Car Manufacturers in row over EU emissions controls

10 March 2008

In December, the executive European Commission proposed steep penalties for car makers whose fleet exceeds an average of 120 grams per km of CO2 - the main greenhouse gas blamed for climate change.


The EU executive favours fines based on a system of CO2 emission per km, but using the weight of a vehicle for 60 percent of the calculation for penalties - an approach that angered German and French car makers for differing reasons.

Germany, home to luxury models such as Porsche argues that this would favour lighter vehicles.


"We must revisit the levels of the fines. All categories must bear the burden," Matthias Machnig, German secretary of state for the environment, said during a public debate.


However, the makers of popular small French cars such as Renault and PSA Peugeot Citroen dismiss this claim and say the system hits their sector of the industry even harder.


"60 will be very difficult," French environment minister Jena-Louis Borloo said, adding that he favours a figure less than 30.


"It is hard to accept that heavier and more powerful cars with greater emmissions do not have to pay more."


Fines on companies for non-compliance will start at 20 euros ($30.34) per new car for each excess gram per km in 2012 on average over the whole fleet, and rise to 95 euros g/km in 2015.


Germany was supported during the debate by the Czech Republic, Hungary, Austria and Slovakia -- all countries with German car manufacturing hubs - and Sweden which has Saab and Volvo among its car makers.


Italy, where Fiat is based, and Romania both backed the French bid to have the percentage reduced, while Britain also sought an exemption for what it described as "niche market" operators such as British-made Jaguar, Rolls Royce and Bentley.

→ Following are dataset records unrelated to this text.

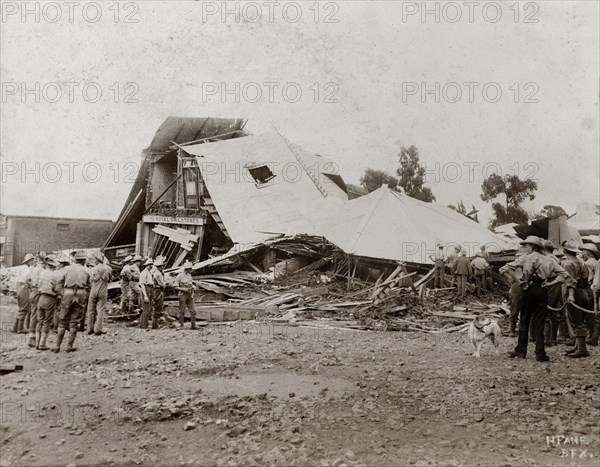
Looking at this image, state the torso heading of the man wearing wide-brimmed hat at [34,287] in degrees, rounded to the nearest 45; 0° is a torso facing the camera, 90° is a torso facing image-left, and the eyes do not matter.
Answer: approximately 225°

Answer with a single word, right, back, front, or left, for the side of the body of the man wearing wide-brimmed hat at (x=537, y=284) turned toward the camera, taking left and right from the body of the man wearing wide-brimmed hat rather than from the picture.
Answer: back

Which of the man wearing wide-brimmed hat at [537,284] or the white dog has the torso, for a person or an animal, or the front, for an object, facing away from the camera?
the man wearing wide-brimmed hat

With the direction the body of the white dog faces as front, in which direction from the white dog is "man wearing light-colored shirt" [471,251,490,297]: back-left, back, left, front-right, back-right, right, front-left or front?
back-right

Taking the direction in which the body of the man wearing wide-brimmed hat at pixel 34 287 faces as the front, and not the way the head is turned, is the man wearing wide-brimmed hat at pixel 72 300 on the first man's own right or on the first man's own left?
on the first man's own right

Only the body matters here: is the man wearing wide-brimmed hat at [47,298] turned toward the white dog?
no

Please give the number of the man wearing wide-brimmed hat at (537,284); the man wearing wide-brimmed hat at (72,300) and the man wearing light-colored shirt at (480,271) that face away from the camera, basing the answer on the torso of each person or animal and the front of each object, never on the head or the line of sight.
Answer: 3

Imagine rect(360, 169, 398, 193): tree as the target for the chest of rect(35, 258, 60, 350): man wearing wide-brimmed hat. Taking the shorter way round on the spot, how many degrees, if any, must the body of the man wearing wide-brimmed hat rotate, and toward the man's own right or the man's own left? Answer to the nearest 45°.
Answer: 0° — they already face it

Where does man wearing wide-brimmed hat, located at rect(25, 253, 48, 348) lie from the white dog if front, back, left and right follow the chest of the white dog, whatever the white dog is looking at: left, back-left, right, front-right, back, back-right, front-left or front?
front-right

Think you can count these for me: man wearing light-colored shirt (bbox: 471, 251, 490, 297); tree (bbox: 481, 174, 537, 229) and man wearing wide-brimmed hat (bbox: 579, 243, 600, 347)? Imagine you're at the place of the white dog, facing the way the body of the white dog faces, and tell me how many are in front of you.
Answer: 0

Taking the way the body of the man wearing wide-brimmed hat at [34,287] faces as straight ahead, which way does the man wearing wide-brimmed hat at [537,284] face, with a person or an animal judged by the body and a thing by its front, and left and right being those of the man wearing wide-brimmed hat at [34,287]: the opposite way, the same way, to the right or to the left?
the same way

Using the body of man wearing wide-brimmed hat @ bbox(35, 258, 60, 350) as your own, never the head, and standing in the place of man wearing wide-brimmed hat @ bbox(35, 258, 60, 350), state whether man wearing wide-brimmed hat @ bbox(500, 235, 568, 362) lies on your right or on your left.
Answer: on your right

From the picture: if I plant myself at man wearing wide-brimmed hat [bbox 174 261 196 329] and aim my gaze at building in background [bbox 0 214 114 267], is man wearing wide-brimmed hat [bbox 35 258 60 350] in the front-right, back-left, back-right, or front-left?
back-left

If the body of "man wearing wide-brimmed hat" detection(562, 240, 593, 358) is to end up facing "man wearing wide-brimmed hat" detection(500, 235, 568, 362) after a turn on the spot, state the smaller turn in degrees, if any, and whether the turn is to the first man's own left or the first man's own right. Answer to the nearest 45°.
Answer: approximately 90° to the first man's own left
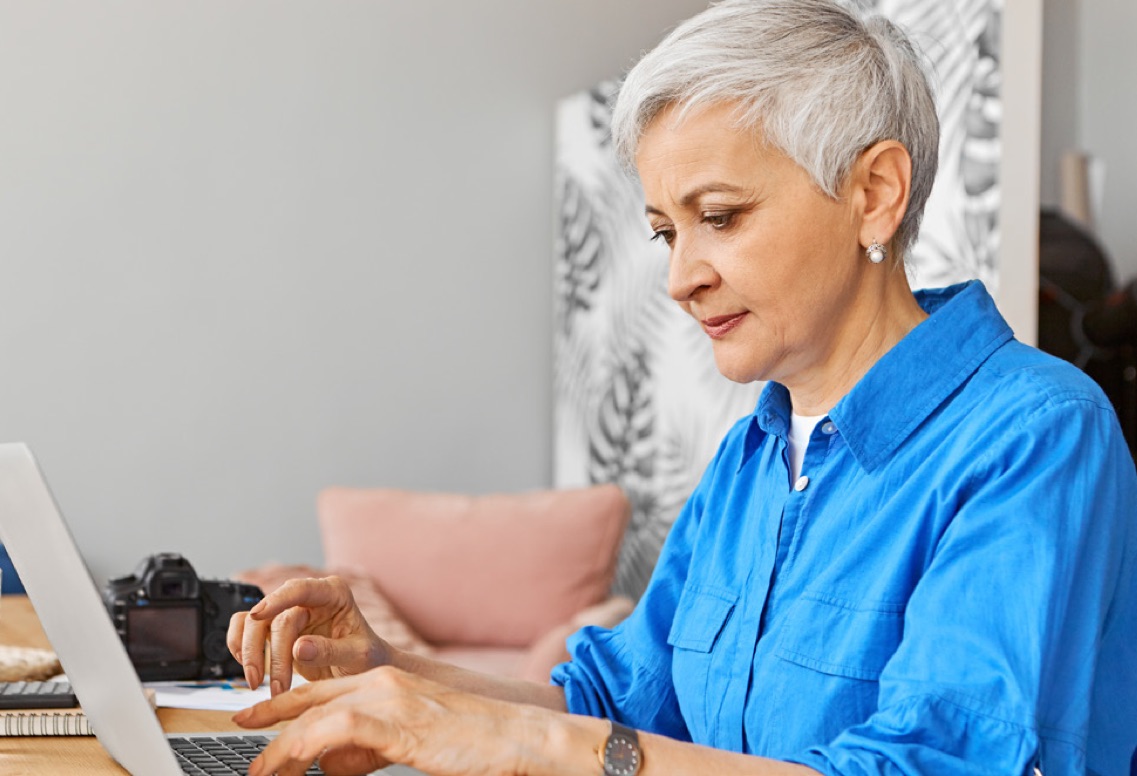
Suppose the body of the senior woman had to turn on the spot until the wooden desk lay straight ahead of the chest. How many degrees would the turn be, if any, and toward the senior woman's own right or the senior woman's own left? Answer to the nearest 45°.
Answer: approximately 45° to the senior woman's own right

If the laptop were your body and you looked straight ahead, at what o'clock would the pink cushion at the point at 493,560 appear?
The pink cushion is roughly at 11 o'clock from the laptop.

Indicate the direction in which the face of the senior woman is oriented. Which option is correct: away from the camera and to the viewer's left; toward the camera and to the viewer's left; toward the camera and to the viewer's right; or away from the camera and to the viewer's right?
toward the camera and to the viewer's left

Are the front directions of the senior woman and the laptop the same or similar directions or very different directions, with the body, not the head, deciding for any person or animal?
very different directions

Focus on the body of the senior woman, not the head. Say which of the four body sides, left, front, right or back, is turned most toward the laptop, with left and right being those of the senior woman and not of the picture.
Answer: front

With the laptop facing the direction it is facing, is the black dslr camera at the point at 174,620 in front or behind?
in front

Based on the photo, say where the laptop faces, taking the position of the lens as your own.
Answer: facing away from the viewer and to the right of the viewer

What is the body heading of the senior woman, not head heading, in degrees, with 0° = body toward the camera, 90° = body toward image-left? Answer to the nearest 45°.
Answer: approximately 45°

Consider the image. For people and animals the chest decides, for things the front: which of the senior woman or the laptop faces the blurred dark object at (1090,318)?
the laptop

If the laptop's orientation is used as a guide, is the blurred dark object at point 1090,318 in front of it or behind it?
in front

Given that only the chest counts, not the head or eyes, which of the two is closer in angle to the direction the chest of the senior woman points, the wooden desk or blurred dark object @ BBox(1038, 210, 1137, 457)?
the wooden desk
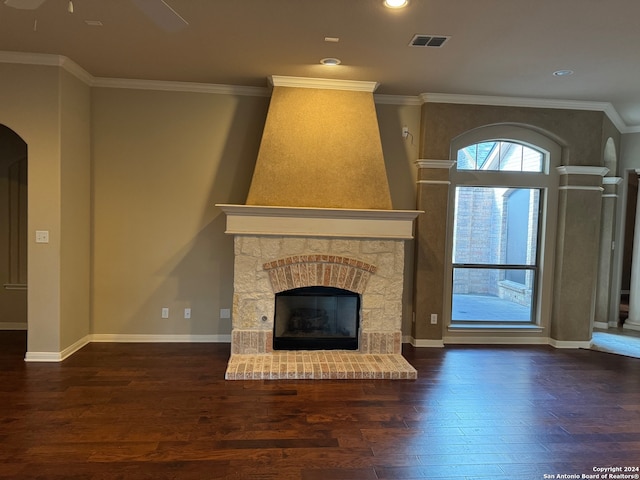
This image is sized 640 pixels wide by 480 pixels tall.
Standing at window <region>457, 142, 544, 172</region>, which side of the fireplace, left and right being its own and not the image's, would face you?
left

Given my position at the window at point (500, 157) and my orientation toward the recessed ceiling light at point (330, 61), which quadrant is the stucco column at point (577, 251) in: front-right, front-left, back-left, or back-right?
back-left

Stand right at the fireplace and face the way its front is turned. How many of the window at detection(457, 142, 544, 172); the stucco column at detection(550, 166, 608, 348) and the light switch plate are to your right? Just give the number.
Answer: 1

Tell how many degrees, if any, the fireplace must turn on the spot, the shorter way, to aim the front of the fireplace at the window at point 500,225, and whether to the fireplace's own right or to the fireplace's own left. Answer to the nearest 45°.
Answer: approximately 90° to the fireplace's own left

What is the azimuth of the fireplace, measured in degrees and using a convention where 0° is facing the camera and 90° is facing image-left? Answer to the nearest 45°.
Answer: approximately 0°

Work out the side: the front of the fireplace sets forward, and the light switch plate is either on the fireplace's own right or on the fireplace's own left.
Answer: on the fireplace's own right

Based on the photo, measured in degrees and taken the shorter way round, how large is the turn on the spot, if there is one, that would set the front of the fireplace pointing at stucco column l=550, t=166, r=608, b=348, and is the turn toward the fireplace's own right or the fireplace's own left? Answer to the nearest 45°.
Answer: approximately 90° to the fireplace's own left
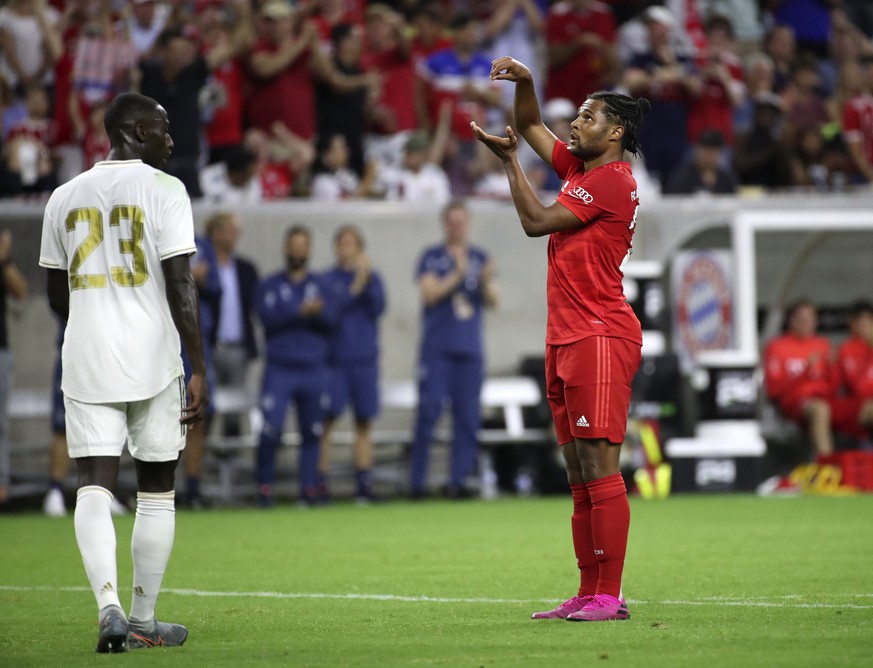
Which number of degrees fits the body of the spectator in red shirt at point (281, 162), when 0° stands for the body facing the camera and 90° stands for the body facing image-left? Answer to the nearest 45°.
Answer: approximately 0°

Britain proposed that all carmakers should improve on their current emissions reductions plans by at least 25 percent.


"We want a demand for a simpler 25 percent effort by everybody. The current proposal does not pass the competitive neutral test," British environment secretary Hilary Benn said.


Under the Commission's proposals, car makers producing less than 10,000 vehicles will not be required to meet the targets set.

The proposals will require the qualified majority of the 27 ministers and the European Parliament before coming into force.